## [PASSAGE TO READ]
= = = = = = =
These numbers simulate to give [more] reasonable orbits. (I have not yet released the updated Java as I expect MAXIMA to succeed in factoring the equations and simplifying the DE to get it into rational form.) But I think that there is yet another error. My suspicion is in the form of the Painleve metric; I will check that next.

And I realized that I can't expect the orbits to match relativity exactly as the initial velocities need to be adjusted. I think I should include this.

Carl

Last edited: Sep 13, 2006
4. Sep 13, 2006

### pervect

Staff Emeritus
Chris Hilbert (CH) has taken an interest in this thread, and has posted some comments on it on my Wikipedia talk page. It's still unclear if CH will be joining PF, though I'm hoping he will - he apparently has some privacy concerns.

In the meantime, his (CH) comments are available at http://en.wikipedia.org/wiki/User_talk:Pervect

5. Sep 14, 2006

### CarlB

pervect,

I can't get the above equations to make decent orbits. They look vaguely relativistic but they don't conserve energy (gasp). They tend to spiral into the center, even when they have way more than enough angular momentum to avoid that fate.

Furthemore, the equations don't reduce like I expect them to. The conversion from polar to Cartesian should be something like this:

$$\begin{array}{rcl} \ddot{x} &=& d(d(r\cos(\theta))/dt)/dt \\ &=& d(\cos(\theta)\dot{r}-r\sin(\theta)\dot{\theta})/dt\\ &=& \cos(\theta)\ddot{r}-r\sin(\theta)\ddot{\theta} -2\sin(\theta)\dot{r}\dot{\theta}-\cos(\theta)(\dot{\theta})^2\\ &=& \frac{x\ddot{r}}{r}-y\ddot{\theta} -2\frac{y\dot{r}\dot{\theta}}{r}-\frac{x(\dot{\theta})^2}{r}\\ &=&(x\ddot{r} -yr\ddot{\theta}-2y\dot{r}\dot{\theta}-x(\dot{\theta})^2)/r \end{array}$$

and

$$\begin{array}{rcl} \dot{x} &=& \cos(\theta)\dot{r} -r\sin(\theta)\dot{\theta})\\ &=&(x\dot{r}-yr\dot{\theta})/r \end{array}$$

and one sees that the Cartesian version of the equations of motion should have a few more power of r in the denominator but be otherwise no more complicated than the Polar coordinate version.

Now MAXIMA tells me that the forms I have for numerator and denominator do not divide like this. And I'm fairly sure that this is the case. But on the other hand, some of the orbits that the computer produces look a lot like a division by zero.

Carl

Last edited: Sep 14, 2006
= = = = = = =
## [EXTRACTED MATERIAL]
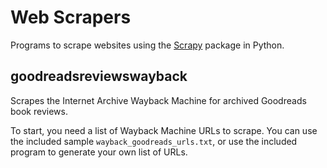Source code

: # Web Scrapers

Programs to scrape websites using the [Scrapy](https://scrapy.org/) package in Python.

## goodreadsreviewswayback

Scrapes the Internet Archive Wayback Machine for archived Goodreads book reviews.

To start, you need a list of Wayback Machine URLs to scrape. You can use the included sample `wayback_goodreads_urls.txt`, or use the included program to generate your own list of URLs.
= = = = = = =
## [TASK INSTRUCTIONS]
1. In the orbit thread, reproduce the stretch from "### pervect" through "some privacy concerns.".
2. Translate this sentence from the orbit thread into Spanish: "They tend to spiral into the center, even when they have way more than enough angular momentum to avoid that fate."

## [TASK SOLUTIONS]
1.
### pervect

Staff Emeritus
Chris Hilbert (CH) has taken an interest in this thread, and has posted some comments on it on my Wikipedia talk page. It's still unclear if CH will be joining PF, though I'm hoping he will - he apparently has some privacy concerns.

2. Tienden a caer en espiral hacia el centro, incluso cuando tienen muchísimo más momento angular del necesario para evitar ese destino.